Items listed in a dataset
-- Opening Marker --
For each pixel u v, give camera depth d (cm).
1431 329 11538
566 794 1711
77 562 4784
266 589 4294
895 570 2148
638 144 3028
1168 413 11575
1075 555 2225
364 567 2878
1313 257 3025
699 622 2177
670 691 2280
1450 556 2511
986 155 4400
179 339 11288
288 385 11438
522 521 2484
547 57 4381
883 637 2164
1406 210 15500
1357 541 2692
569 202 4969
-- Closing Marker --
-- Opening Marker --
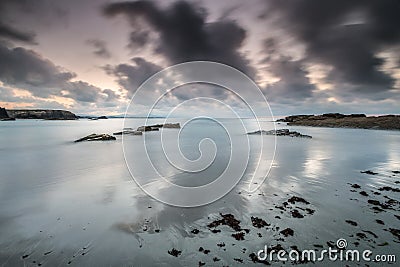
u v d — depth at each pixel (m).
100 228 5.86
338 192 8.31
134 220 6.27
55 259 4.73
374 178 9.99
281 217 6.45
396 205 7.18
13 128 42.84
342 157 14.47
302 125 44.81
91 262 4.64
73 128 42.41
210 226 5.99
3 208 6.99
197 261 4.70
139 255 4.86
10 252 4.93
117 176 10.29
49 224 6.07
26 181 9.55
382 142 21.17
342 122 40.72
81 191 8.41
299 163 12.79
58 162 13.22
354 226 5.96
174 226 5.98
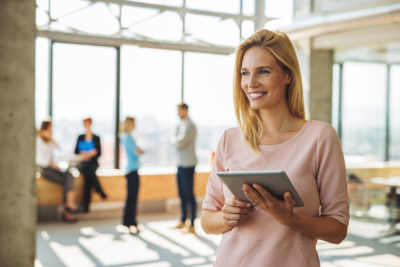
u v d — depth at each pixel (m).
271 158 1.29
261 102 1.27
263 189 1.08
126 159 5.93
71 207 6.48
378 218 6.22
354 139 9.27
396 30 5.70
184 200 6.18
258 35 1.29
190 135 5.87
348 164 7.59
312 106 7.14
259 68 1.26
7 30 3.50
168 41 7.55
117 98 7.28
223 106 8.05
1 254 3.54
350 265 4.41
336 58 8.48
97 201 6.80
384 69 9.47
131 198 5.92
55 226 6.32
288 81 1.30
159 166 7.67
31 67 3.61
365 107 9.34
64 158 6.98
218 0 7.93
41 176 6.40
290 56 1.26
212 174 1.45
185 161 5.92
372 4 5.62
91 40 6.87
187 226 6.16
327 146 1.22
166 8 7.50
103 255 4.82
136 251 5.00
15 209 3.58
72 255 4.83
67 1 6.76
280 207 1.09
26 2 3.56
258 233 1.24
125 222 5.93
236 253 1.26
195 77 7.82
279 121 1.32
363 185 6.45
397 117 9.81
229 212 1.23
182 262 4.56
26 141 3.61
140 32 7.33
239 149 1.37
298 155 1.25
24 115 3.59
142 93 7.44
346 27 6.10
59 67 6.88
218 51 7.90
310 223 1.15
-- Closing Marker --
GOAL OF THE EXERCISE. Your task is to restate, word for word, only those lines above that fall between the line holding "41 176 6.40" and the line holding "310 223 1.15", inclusive.

EXERCISE OUTPUT.
41 176 6.40
290 56 1.26
212 174 1.45
185 161 5.92
372 4 5.62
91 40 6.87
187 226 6.16
327 146 1.22
166 8 7.50
103 255 4.82
136 251 5.00
15 209 3.58
72 255 4.83
67 1 6.76
280 207 1.09
26 2 3.56
258 233 1.24
125 222 5.93
236 253 1.26
195 77 7.82
279 121 1.32
363 185 6.45
397 117 9.81
229 212 1.23
182 262 4.56
26 141 3.61
140 32 7.33
239 149 1.37
298 155 1.25
24 115 3.59
142 93 7.44
346 27 6.10
59 67 6.88
218 51 7.90
310 223 1.15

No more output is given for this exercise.